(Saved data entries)
++++++++++
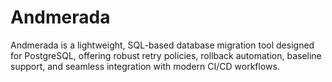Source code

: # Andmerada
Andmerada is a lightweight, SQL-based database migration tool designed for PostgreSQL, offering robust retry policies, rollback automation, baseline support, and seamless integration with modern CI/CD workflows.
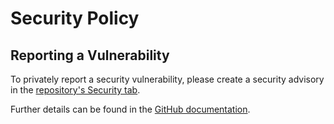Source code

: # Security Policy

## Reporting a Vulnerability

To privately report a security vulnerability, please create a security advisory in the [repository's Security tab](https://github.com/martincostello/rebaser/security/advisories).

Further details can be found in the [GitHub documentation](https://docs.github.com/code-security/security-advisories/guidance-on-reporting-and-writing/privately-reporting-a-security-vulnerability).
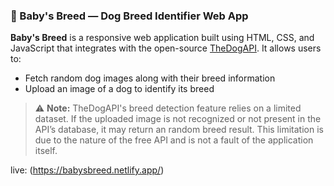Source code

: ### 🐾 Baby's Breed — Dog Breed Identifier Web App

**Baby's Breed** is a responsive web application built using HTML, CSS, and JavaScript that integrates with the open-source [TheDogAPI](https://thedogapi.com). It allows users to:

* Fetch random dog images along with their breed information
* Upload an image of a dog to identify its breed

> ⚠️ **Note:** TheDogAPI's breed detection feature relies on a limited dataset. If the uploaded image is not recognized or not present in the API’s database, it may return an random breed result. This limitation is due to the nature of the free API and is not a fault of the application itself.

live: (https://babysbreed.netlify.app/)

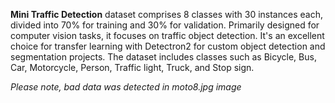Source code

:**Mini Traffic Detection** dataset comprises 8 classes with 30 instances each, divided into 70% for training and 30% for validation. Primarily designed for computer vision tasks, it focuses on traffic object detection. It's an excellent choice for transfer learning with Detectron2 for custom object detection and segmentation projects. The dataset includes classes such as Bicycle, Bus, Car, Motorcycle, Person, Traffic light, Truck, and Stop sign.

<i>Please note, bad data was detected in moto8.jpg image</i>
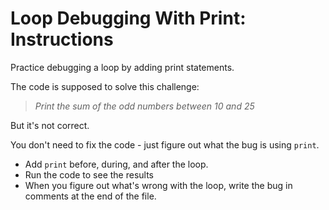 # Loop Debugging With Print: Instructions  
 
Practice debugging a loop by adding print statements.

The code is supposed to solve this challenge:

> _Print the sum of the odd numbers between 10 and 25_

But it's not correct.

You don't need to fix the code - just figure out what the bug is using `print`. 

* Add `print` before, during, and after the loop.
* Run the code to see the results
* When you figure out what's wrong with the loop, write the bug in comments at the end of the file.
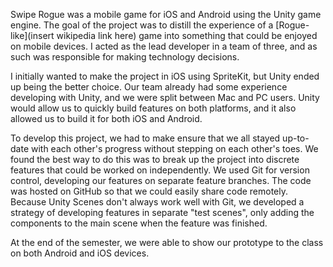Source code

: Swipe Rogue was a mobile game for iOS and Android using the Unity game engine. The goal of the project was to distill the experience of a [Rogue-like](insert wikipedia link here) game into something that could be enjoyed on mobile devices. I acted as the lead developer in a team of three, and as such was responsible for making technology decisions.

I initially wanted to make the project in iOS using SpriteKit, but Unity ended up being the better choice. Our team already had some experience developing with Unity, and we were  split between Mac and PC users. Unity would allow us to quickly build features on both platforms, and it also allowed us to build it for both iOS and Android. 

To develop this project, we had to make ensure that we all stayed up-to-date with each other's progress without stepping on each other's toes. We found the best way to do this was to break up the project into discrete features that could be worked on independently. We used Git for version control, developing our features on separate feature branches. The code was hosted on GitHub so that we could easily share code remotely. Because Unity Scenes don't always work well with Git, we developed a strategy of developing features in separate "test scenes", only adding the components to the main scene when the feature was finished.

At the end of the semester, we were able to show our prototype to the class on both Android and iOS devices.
++++++++++
**REQUIRED WORK:** Although pictures appear among the records above, write out exactly only the lines from the one that has "Practice debugging a" through the one that has "making technology decisions.", and leave the pictures out.

**RESULT OF THIS EXERCISE:**
Practice debugging a loop by adding print statements.

The code is supposed to solve this challenge:

> _Print the sum of the odd numbers between 10 and 25_

But it's not correct.

You don't need to fix the code - just figure out what the bug is using `print`. 

* Add `print` before, during, and after the loop.
* Run the code to see the results
* When you figure out what's wrong with the loop, write the bug in comments at the end of the file.
Source code

: Swipe Rogue was a mobile game for iOS and Android using the Unity game engine. The goal of the project was to distill the experience of a [Rogue-like](insert wikipedia link here) game into something that could be enjoyed on mobile devices. I acted as the lead developer in a team of three, and as such was responsible for making technology decisions.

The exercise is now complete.